For Cobb District Attorney Flynn Broady Jr., the county’s new Family Advocacy Center is personal.
“When I was 10 years old, I had probably lived through seven or eight years of my father victimizing my mother,” Broady said.
Broady recounted his experiences with domestic violence as he shared an update about the county’s new center for victims of domestic violence at a meeting of the South Cobb Area Council of the Cobb Chamber of Commerce this week.
His remarks echoed those he made last month in his successful bid to win funding for the building from the Board of Commissioners, talking about defending his mother from his father with a baseball bat, and learning along the way what it means to be a loving, caring spouse.
Janet Paulsen, a member of the Georgia Commission on Family Violence and herself a survivor of domestic violence, was in attendance at the meeting. Broady featured her story as an example of why the center is necessary.
In 2015, Paulsen’s husband shot her six times after she told him she wanted a divorce, leaving her wheelchair-bound.
“One of the main reasons that this is so important is that it’s going to give victims a roadmap of what you need to do next, because I had no clue what I was doing,” Paulsen said. ” … Even though we thought we had, my parents and I, a good plan, he still shot me. So I don’t want that to happen to anyone else.”
Located at 277 Fairground Street in Marietta, the center is intended to serve as a one-stop-shop of services for victims of sexual assault, child abuse, elder and dependent adult abuse, human trafficking and stalking.
Kim McCoy, director of the DA’s victim witness unit, said the movement for justice centers, as family advocacy centers are also known, grew out of the fight against domestic violence. However, they have expanded to offer services to more than just victims of domestic abuse.
The idea for a center in Cobb originated in the late 1990s, when McCoy and other county officials visited one in San Diego and decided to bring the concept to Georgia.

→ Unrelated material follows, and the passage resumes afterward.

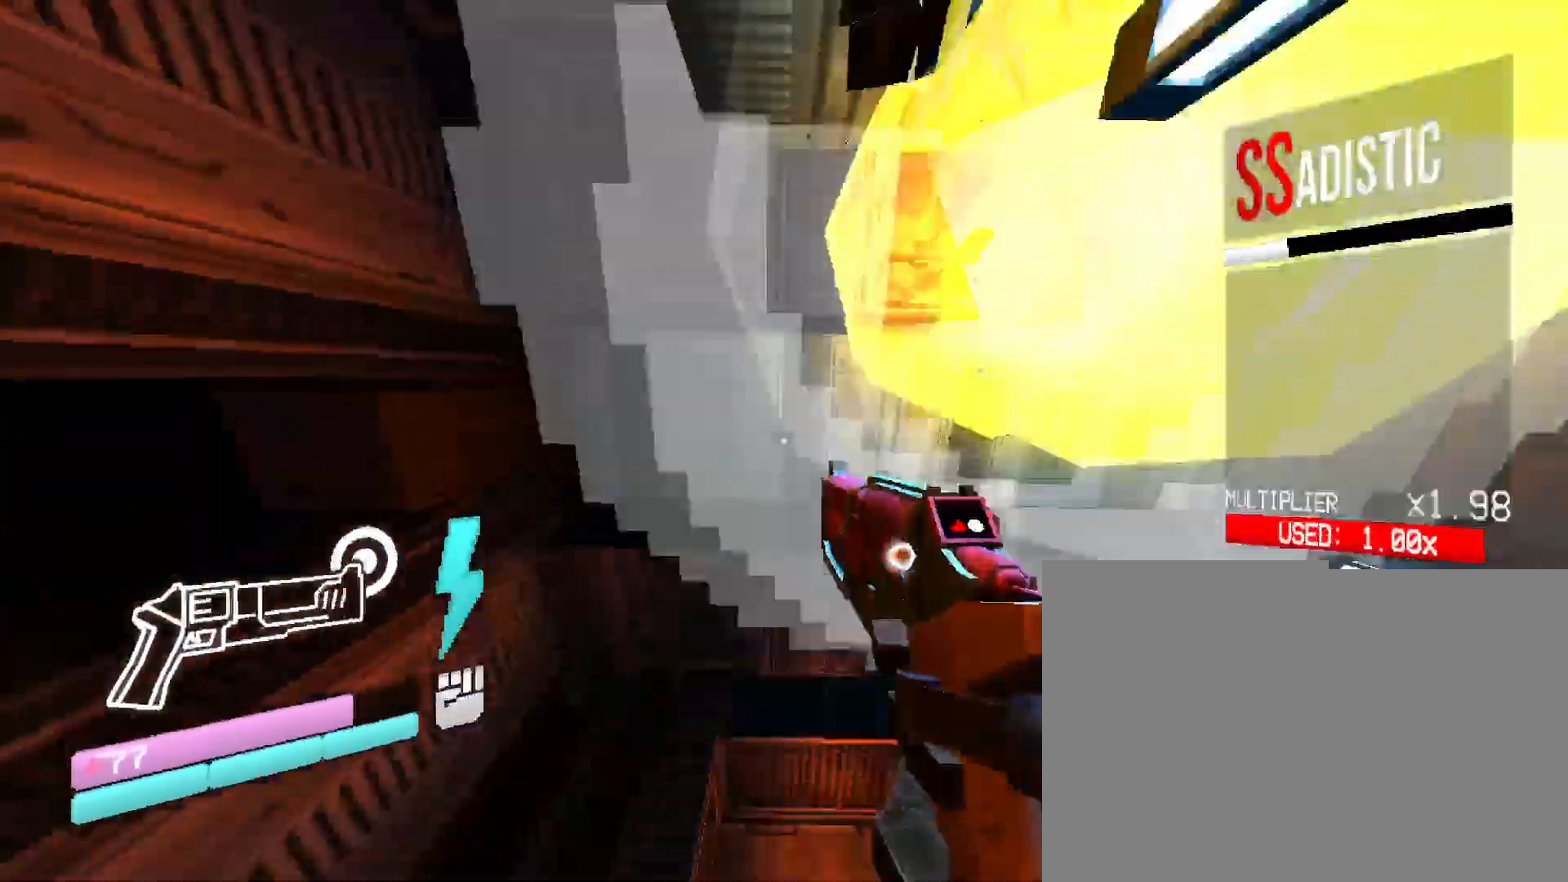
{"keys": ["w"], "mouse": [], "events": [[33, "mouse_right", "down"], [166, "space", "up"], [216, "mouse_left", "down"], [350, "mouse_right", "up"], [450, "mouse_left", "up"]]}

She and others had to ruminate on that idea for two decades.
“We just didn’t have the resources, it just wasn’t our time,” McCoy said.
Broady credited McCoy with bringing the idea of the center to Cobb, and he also credited his predecessor, former District Attorney Joyette Holmes, with securing $400,000 in grants from the state in 2019 to get the idea off the ground.
It was a slog to get further funding from the commission— Broady initially requested $1.4 million in January, though he was ultimately able to secure just a third of that last month to get the center up and running.
Even so, Broady and his staff celebrated the building’s dedication in December, and the center is now on track to open this summer.
At that dedication, Broady told the MDJ his office was at work setting up a 501(c)(3) nonprofit for community members and businesses to support the center. AikWah Leow, spokesperson for the DA’s office, said the application for the nonprofit is in the works.
For McCoy, it’s special to see a center 25 years in the making come to fruition.
“It’s indescribable,” McCoy said. “It is such a need for victims of crime … It is going to be a gamechanger for victims.”